WHAT YOU NEED TO DO >> Within the records, find every line that includes the word "being" and copy it.

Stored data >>

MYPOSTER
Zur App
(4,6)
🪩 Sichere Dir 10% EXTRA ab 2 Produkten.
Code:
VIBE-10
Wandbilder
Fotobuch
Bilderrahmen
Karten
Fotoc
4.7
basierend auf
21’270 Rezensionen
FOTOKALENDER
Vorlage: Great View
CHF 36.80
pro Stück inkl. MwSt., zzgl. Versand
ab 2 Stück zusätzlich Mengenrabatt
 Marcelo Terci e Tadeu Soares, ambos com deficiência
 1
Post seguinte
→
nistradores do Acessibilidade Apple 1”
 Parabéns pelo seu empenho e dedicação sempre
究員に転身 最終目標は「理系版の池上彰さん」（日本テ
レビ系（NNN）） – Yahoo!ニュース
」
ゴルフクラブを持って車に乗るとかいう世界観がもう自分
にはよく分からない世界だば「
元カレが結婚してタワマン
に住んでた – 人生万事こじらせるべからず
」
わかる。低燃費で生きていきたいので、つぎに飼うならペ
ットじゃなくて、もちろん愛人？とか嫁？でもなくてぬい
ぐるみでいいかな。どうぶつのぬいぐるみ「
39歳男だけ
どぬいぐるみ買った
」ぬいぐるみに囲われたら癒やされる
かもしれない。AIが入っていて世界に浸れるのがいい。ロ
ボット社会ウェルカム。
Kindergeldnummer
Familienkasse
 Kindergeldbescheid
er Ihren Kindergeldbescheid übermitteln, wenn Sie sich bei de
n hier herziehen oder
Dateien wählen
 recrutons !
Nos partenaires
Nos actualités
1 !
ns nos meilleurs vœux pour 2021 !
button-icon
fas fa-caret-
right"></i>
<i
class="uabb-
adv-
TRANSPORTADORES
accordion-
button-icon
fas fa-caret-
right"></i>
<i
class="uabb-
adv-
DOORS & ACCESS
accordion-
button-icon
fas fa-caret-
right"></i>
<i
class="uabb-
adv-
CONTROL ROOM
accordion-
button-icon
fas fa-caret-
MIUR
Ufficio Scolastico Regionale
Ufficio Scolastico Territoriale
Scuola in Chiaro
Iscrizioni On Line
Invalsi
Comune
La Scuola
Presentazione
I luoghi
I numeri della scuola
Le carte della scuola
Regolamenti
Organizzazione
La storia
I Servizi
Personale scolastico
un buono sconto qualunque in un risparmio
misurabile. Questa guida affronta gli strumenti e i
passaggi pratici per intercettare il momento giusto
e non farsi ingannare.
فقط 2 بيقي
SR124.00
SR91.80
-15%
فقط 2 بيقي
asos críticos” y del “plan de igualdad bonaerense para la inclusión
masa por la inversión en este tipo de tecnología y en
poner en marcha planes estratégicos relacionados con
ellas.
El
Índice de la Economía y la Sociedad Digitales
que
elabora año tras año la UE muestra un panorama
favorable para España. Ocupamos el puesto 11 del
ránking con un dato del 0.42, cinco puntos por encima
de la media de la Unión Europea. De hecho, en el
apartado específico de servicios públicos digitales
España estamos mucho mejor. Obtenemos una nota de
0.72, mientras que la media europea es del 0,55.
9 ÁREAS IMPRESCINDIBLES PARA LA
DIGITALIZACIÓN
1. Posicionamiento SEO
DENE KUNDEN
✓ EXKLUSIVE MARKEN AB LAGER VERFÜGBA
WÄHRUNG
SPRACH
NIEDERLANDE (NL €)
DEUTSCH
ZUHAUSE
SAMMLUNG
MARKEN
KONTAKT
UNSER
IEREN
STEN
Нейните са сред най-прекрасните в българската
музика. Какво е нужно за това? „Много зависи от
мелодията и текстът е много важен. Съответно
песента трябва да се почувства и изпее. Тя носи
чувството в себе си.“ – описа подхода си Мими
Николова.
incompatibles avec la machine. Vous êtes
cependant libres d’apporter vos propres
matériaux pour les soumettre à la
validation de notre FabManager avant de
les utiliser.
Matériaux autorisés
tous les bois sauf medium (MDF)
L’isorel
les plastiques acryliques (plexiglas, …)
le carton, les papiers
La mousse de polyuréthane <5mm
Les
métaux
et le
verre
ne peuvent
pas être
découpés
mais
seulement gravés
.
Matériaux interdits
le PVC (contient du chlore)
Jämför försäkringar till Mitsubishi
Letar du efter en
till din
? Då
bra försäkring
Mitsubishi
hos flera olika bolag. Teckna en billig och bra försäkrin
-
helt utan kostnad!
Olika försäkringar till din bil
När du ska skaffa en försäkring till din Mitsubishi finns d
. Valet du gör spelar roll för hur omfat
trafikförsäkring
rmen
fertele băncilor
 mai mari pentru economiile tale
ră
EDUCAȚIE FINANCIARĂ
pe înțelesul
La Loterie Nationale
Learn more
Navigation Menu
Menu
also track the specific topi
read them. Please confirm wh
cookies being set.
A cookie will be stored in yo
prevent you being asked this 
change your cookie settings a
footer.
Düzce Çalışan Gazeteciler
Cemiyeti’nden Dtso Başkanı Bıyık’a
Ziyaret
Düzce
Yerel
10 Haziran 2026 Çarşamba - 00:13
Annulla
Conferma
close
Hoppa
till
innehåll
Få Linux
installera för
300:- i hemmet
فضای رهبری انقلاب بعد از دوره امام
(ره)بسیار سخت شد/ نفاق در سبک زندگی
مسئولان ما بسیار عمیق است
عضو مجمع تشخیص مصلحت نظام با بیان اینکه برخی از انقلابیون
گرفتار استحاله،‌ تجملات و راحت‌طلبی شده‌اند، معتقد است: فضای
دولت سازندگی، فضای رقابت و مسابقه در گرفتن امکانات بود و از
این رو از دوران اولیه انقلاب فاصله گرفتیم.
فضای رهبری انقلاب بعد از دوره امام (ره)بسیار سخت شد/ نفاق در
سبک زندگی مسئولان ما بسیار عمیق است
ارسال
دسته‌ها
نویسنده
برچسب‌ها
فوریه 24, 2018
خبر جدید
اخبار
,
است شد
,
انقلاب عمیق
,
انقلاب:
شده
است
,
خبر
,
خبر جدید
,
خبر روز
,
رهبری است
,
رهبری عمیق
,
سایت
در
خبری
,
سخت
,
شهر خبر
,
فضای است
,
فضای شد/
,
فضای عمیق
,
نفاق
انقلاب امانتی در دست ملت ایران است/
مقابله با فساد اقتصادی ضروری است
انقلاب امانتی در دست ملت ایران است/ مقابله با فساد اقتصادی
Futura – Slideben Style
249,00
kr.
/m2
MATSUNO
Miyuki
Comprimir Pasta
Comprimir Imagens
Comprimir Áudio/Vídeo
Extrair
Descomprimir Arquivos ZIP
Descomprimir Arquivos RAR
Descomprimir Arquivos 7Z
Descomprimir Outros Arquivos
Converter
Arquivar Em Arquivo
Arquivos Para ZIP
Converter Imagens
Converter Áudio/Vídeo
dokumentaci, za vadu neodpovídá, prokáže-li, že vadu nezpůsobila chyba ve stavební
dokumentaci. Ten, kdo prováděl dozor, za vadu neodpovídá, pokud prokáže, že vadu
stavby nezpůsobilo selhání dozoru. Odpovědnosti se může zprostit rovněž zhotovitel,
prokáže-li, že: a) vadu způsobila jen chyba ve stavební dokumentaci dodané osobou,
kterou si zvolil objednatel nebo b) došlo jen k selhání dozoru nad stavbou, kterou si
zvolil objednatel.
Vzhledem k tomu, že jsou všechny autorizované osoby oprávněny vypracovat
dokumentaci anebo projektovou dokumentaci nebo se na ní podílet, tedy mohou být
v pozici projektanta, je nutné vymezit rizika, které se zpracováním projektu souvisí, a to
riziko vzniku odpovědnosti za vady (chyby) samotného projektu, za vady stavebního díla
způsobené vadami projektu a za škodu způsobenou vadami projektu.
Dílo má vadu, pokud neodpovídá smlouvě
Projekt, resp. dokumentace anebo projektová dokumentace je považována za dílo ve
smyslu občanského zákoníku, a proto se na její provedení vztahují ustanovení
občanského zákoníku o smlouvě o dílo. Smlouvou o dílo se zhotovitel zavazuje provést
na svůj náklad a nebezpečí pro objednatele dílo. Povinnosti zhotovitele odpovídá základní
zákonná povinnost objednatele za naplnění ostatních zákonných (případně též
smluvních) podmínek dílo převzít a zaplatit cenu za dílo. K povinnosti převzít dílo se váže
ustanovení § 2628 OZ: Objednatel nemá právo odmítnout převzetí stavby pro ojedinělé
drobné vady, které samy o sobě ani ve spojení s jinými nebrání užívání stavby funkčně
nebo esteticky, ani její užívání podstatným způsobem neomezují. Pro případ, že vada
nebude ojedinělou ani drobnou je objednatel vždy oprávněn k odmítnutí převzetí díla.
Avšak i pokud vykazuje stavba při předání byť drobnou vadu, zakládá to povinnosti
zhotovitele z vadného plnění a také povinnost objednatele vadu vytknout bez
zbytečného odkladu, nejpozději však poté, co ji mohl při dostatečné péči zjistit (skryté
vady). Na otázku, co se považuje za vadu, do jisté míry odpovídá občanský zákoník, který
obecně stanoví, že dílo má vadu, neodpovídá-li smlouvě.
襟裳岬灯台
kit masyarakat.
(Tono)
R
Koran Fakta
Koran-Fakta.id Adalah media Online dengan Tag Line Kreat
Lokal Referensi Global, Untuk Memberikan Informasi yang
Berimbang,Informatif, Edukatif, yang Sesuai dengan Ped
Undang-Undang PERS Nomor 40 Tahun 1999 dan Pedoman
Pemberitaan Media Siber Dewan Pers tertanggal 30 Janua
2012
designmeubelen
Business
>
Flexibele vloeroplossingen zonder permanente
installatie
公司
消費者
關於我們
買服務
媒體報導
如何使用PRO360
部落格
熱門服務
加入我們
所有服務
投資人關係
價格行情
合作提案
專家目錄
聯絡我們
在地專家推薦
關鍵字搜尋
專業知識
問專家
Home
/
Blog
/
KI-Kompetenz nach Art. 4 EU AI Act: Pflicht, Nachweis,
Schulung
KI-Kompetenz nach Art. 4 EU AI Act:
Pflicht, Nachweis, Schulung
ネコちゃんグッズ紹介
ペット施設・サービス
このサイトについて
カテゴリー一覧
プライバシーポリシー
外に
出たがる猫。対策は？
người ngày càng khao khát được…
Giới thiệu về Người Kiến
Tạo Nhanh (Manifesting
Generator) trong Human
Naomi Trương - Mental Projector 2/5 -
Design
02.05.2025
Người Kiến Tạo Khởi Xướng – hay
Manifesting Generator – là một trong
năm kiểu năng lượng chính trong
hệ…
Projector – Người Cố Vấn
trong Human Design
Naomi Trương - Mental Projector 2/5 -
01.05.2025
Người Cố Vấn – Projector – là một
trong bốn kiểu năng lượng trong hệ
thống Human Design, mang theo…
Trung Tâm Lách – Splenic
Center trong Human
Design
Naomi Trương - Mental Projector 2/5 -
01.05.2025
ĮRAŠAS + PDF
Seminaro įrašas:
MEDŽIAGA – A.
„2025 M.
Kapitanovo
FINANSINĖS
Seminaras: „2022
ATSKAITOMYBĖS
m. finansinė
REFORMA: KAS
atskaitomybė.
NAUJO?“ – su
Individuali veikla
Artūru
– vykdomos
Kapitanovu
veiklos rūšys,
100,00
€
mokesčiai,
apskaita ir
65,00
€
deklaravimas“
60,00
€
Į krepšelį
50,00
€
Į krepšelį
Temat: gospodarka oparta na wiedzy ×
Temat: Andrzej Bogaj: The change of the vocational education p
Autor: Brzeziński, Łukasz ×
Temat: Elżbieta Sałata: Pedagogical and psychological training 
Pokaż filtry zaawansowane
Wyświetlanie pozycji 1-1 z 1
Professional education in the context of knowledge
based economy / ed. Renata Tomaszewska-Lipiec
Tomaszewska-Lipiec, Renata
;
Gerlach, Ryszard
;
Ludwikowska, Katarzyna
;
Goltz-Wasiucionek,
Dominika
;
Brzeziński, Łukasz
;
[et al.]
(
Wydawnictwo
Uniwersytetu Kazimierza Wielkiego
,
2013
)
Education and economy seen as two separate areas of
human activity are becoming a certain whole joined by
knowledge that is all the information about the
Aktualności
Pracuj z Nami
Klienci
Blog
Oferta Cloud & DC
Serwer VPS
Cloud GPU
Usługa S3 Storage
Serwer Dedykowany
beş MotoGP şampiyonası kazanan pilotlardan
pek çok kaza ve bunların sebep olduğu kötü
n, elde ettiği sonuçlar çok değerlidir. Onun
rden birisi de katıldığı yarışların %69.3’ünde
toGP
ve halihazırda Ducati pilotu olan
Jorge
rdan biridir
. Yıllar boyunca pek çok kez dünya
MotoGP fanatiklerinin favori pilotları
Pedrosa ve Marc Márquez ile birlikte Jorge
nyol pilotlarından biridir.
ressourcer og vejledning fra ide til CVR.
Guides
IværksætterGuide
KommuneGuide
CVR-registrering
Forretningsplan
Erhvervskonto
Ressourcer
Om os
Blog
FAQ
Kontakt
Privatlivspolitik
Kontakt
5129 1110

EXERCISE RESULT >>
cookies being set.
prevent you being asked this 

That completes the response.